3. Mixing; This refers to the kneading, weather if be done by hand or machine the gluten needs to be developed to a window pane or the bread will not raise properly.
4. Bulk fermentation; Great bread really comes down to one skill, how to manipulate time and temperature to control the outcome. If one or the other is off the bread will suffer in the end. This is where the flavor of the bread is developed with the braking down of the sugars in the grain.
5. Punching Down; Often called de-gasing, this allows for redistribution of the nutrients to the yeast and enzymes in the bread along with allowing the gluten to relax. Once the gluten is relaxed and the nutrients moved around the gluten will have greater stretch resulting in a higher loaf.
6. Dividing; Is the preparation for the final product, the loaf or rolls each is weighed.
7. Rounding; Stretches the gluten again and forms a tight surface tension or skin on the dough. This will help the dough to keep its shape during the final rise.
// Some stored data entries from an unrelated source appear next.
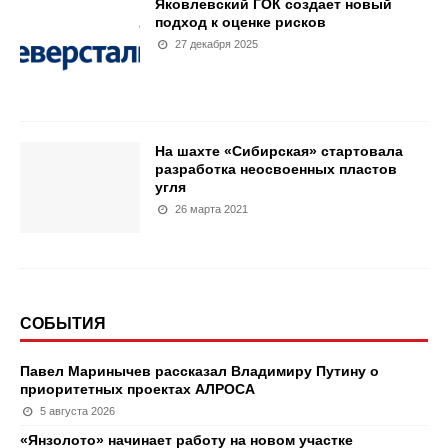
Яковлевский ГОК создает новый
подход к оценке рисков
27 декабря 2025
На шахте «Сибирская» стартовала
разработка неосвоенных пластов
угля
26 марта 2021
СОБЫТИЯ
Павел Маринычев рассказал Владимиру Путину о
приоритетных проектах АЛРОСА
5 августа 2026
«Янзолото» начинает работу на новом участке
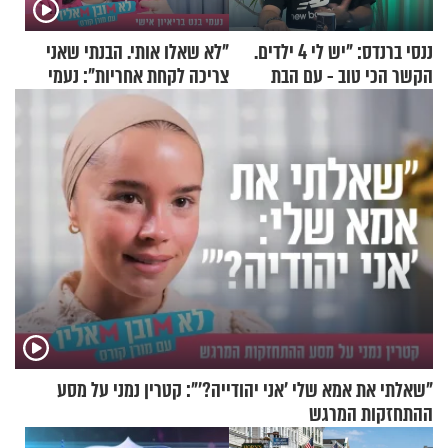
ננסי ברנדס: "יש לי 4 ילדים.
"לא שאלו אותי. הבנתי שאני
הקשר הכי טוב - עם הבת
צריכה לקחת אחריות": נעמי
החרדית"
בנט בריאיון אישי
"שאלתי את אמא שלי 'אני יהודייה?'": קטרין נמני על מסע
ההתחזקות המרגש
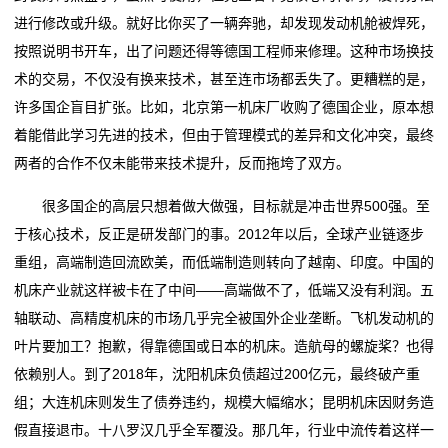
进行修改或升级。就好比你买了一辆奔驰，却发现发动机舱被焊死，
按照说明书开车，出了问题还得等德国工程师来修理。这种市场换技
术的交易，不仅没有换来技术，甚至连市场都丢失了。更糟糕的是，
许多国企盲目扩张。比如，北京第一机床厂收购了德国企业，原本想
着能借此学习先进的技术，但由于管理模式的差异和文化冲突，最终
两者的合作不仅未能带来技术提升，反而拖垮了双方。
很多国企的高层只想着做大做强，目标就是冲击世界500强。至
于核心技术，反正是研发部门的事。2012年以后，全球产业链逐步
重组，高端制造回流欧美，而低端制造则转向了越南、印度。中国的
机床产业就这样被卡在了中间——高端做不了，低端又没有利润。五
轴联动、高精度机床的市场几乎完全被国外企业垄断。飞机发动机的
叶片要加工？抱歉，得靠德国或日本的机床。造航母的螺旋桨？也得
依赖别人。到了2018年，沈阳机床负债超过200亿元，最终破产重
组；大连机床则发生了债券违约，规模大幅缩水；昆明机床因财务造
假直接退市。十八罗汉几乎全军覆没。那几年，行业中流传着这样一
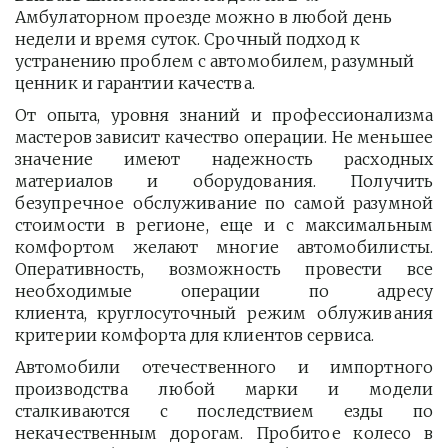
Амбулаторном проезде можно в любой день 
недели и время суток. Срочный подход к 
устранению проблем с автомобилем, разумный 
ценник и гарантии качества.
От опыта, уровня знаний и профессионализма
мастеров зависит качество операции. Не меньшее
значение имеют надежность расходных
материалов и оборудования. Получить
безупречное обслуживание по самой разумной
стоимости в регионе, еще и с максимальным
комфортом желают многие автомобилисты.
Оперативность, возможность провести все
необходимые операции по адресу
клиента, круглосуточный режим облуживания
критерии комфорта для клиентов сервиса.
Автомобили отечественного и импортного
производства любой марки и модели
сталкиваются с последствием езды по
некачественным дорогам. Пробитое колесо в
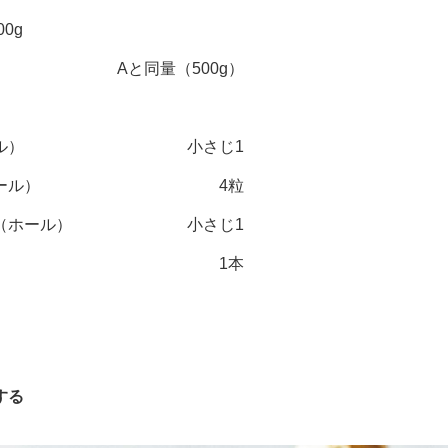
0g
Aと同量（500g）
ル）
小さじ1
ール）
4粒
（ホール）
小さじ1
1本
する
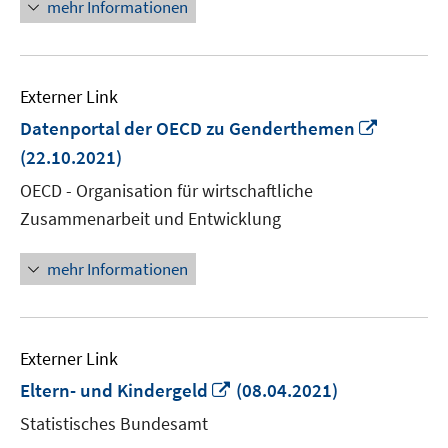
mehr Informationen
Externer Link
In
Datenportal der OECD zu Genderthemen
neuem
(22.10.2021)
Fenster
OECD - Organisation für wirtschaftliche
öffnen
Zusammenarbeit und Entwicklung
mehr Informationen
Externer Link
In
Eltern- und Kindergeld
(08.04.2021)
neuem
Statistisches Bundesamt
Fenster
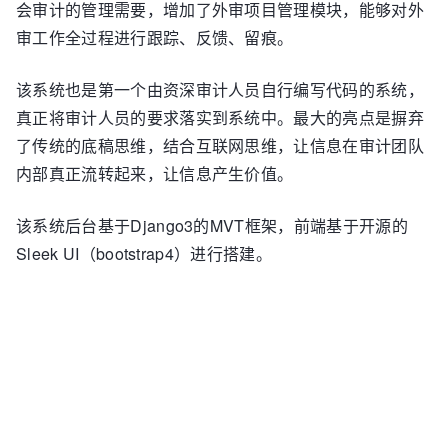
会审计的管理需要，增加了外审项目管理模块，能够对外
审工作全过程进行跟踪、反馈、留痕。
该系统也是第一个由资深审计人员自行编写代码的系统，
真正将审计人员的要求落实到系统中。最大的亮点是摒弃
了传统的底稿思维，结合互联网思维，让信息在审计团队
内部真正流转起来，让信息产生价值。
该系统后台基于Django3的MVT框架，前端基于开源的
Sleek UI（bootstrap4）进行搭建。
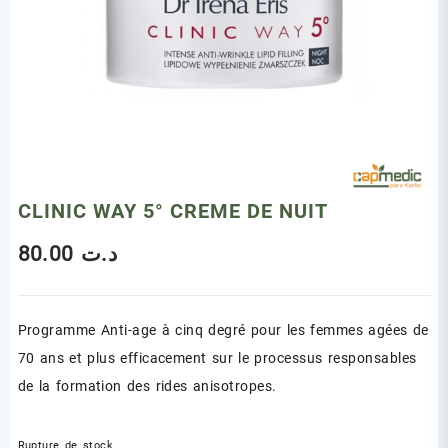
CLINIC WAY 5° CREME DE NUIT
80.00
د.ت
Programme Anti-age à cinq degré pour les femmes agées de
70 ans et plus efficacement sur le processus responsables
de la formation des rides anisotropes.
Rupture de stock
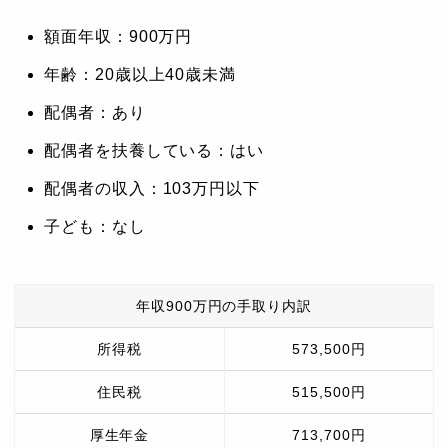
額面年収：900万円
年齢：20歳以上40歳未満
配偶者：あり
配偶者を扶養している：はい
配偶者の収入：103万円以下
子ども：なし
年収900万円の手取り内訳
所得税
573,500円
住民税
515,500円
厚生年金
713,700円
8. Benching; Is another term for resting. This main purpose for this stage is to relax the gluten after it's workout. If the gluten is relaxed it will allow more stretch in the baking stage which means a nice oven spring.
9. Shaping and Panning; The final shape is given to the dough. How well the dough is shaped will effect the final height of your loaf. Good shaping results in good internal structure for the dough.
10. Proofing; Also called the second fermentation, time and temperature again are very critical. The food for the yeast is running low so don't over proof.
11. Baking; If all went right with the above steps your loaf will have an oven spring. The first 10 minutes of baking are the most critical. This is when the bread height is set before the temperature kills off the yeast.
12. Cooling; Bread is best if it's cooled to room temperature before slicing into it. During the cooling the flavors are still intensifying and the moisture is stabilizing in the loaf.
13. Storing and Eating; Lean bread can be stored at room temperature in paper but must be eaten within a day or two. Enriched bread are best store in plastic or frozen right away. Sandwich bread I find is best to cool, slice and freeze.